═════ Information shown

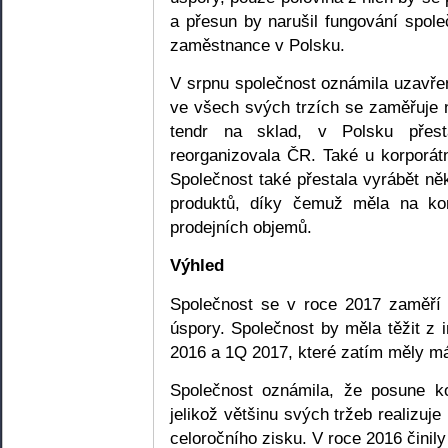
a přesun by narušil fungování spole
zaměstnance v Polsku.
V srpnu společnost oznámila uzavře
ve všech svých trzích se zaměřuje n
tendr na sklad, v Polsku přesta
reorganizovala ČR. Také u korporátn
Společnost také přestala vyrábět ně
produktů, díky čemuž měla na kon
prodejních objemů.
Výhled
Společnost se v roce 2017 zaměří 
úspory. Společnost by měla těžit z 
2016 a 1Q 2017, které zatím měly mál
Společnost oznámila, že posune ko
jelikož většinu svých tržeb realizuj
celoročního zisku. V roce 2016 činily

══════════
═════ Information shown

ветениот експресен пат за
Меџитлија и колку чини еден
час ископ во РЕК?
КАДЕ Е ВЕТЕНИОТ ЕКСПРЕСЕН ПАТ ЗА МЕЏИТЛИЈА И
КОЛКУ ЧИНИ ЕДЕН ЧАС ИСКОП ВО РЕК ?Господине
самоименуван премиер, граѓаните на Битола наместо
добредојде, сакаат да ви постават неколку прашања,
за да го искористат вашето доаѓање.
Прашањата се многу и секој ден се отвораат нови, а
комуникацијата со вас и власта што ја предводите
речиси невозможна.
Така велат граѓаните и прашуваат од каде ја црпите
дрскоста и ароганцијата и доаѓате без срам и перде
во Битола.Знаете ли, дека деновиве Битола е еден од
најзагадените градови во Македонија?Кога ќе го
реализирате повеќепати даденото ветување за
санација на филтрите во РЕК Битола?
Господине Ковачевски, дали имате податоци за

══════════

Wherever a line above contains "Господине", copy that line.

КОЛКУ ЧИНИ ЕДЕН ЧАС ИСКОП ВО РЕК ?Господине
Господине Ковачевски, дали имате податоци за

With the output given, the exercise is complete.